Salió en unos mails el eterno tema del Bien: qué significa tender al Bien, o luchar por el Bien, o hacer el Bien, o ser bueno. Y si todo es lo mismo o no. Y qué determina que un acto sea bueno, y cuánto importa la norma (o la ley, o la moral «objetiva», o la clasificación de los actos según su «especie») y cuánto importa la intención; y cuál es el verdadero sentido de que «el fin no justifica los medios», y el árbol malo y los frutos buenos, y cosas así.
Cosas que me vienen rondando hace tiempo. Anoto acá una punta de tantas.
Es muy conocido aquel dilema —de Rousseau, creo… ¿o Voltaire?— del mandarín rico:
Digamos que en algún lugar remoto de la China (cuando todavía había lugares verdaderamente remotos) existe un mandarín muy rico. Se da la circunstancia de que puedo matarlo con sólo apretar un botón, y en ese caso su enorme fortuna será mía. Tengo la completa certeza de que nadie sospechará nada, y de que nunca habrá consecuencias, ni siquiera afectivas —no tengo nada que ver con el mandarín, está lejos, los respectivos entornos humanos no se tocan ni nunca se tocarán—.
¿Mataré al mandarín?
Es fácil contestarse que uno no lo haría. No es tan fácll estar seguro; sobre todo si uno no es joven.

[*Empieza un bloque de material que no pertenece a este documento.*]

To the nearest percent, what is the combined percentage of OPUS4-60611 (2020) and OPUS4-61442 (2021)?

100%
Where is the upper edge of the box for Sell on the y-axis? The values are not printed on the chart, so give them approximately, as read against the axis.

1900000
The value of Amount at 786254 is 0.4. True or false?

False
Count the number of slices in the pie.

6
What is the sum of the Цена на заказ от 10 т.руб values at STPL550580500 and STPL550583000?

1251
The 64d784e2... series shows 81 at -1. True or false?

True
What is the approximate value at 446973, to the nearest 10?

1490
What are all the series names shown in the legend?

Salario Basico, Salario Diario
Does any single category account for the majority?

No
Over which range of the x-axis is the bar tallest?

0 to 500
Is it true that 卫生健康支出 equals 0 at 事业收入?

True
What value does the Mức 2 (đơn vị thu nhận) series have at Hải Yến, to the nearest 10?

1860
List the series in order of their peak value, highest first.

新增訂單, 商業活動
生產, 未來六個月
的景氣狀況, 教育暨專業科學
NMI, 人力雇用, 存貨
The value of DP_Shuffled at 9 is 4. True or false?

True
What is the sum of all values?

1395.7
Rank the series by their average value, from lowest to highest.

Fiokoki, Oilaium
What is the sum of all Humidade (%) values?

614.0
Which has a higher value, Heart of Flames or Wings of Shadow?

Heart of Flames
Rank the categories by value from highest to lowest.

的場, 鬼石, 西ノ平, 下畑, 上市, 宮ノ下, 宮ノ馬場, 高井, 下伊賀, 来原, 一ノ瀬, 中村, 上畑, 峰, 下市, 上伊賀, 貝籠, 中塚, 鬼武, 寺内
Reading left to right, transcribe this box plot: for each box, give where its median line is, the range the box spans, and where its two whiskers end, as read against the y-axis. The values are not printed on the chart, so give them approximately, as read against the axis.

Pero, de todas maneras, acá no habría muchas dudas sobre qué está bien y qué está mal. No es esto lo que me interesa ahora. Pensemos en todo caso en algunas variaciones.
Podríamos empezar limpiando el ejemplo de egoísmos materialistas: suponiendo, por ejemplo, que queremos su fortuna para dedicarla a una causa buena y urgente. Quiero, necesito la fortuna del mandarín para salvar vidas inocentes; o más: la necesito para salvar almas. ¿No ves? Si no mato al mandarín ocurrirá una serie de desgracias —materiales y espirituales— que desespera el solo pensarlo. ¿Porque el mandarín es malo? Bueno, podría ser… pero esto nos llevaría a los trillados dilemas sobre si —de tener la oportunidad, la presciencia y/o la posibilidad de un viaje en el tiempo— sería moralmente aceptable matar a Hitler en 1930 (o antes). Y no es que por trillados estos dilemas dejen de valer la pena. Es que también se aparta de adonde voy.
Prefiero suponer al mandarín ajeno a todo. Porque no se trata tanto de decidir si mi acto está bien o está mal.
¿Y de qué cuernos se trata?, ¿adónde vas?, dirá el lector impaciente.
Se trata de algo más radical, algo que cuesta expresar. Imagino una posición moral y desesperada, algo que podría llegar a encarnar algún personaje de novela, uno de esos medio patológicos o exaltados de Dostoyevsky… Digamos, a modo de esbozo:
«Yo sé que el acto está mal, pero no puedo resignarme a no hacerlo. Y eso (acá lo paradójico) no por irreflexión ni por egoísmo, sino por una exigencia moral, por odio al mal. Es que el bien que causa el asesinato del mandarín (el mal que cura o previene, mejor dicho) me pesa demasiado. Y digo «me pesa» porque no pretendo justificarme, ni ante los hombres, ni ante Dios, ni ante mí. Yo no diré que el fin justifique los medios, no me defenderé ante el tribunal de la moral pesando males y bienes en ninguna balanza. No. Sé que mi acción «está mal», pura y simplemente, aun considerando sus consencuencias, veo, —no sólo en abstracto sino también y sobre todo en concreto— que no hay que hacerla, y que es justamente condenable (aun considerando sus consecuencias, repito); no se trata de normas o leyes; está mal y punto. No pretendo salvarme; sé que me condeno, en cualquier sentido de la expresión y ante todos los tribunales dichos. Con todo eso, y por amor al bien, porque no puedo aceptar el mal, —por esas vidas salvadas, por esos suicidios no consumados, por esas inocencias rescatadas, por esos niños no abortados, por esas humillaciones evitadas, por esas opresiones rotas, por la felicidad de todas esas gentes que no me conocerán —elijo condenarme. Mañana mataré al mandarín.»
Dirá alguno que es una locura, que es absurdo, y de hecho imposible; que nunca ningún hombre pensó así. Otro dirá que todo el que comete un mal, en cierta manera, piensa así. Y otro dirá que, puesto que todos somos malos… etc.
Y aun si así fuera, nos quedaría por aclarar qué quiere decir «en cierta manera», y cuáles serían los medios y remedios (supuesto que
descartamos la sordera moral, la tibieza o el nirvana)
para preservarse de esta especie de locura. Todo lo cual
es, por cierto, mucho más difícil que imaginar monólogos de personajes patológicos de novela.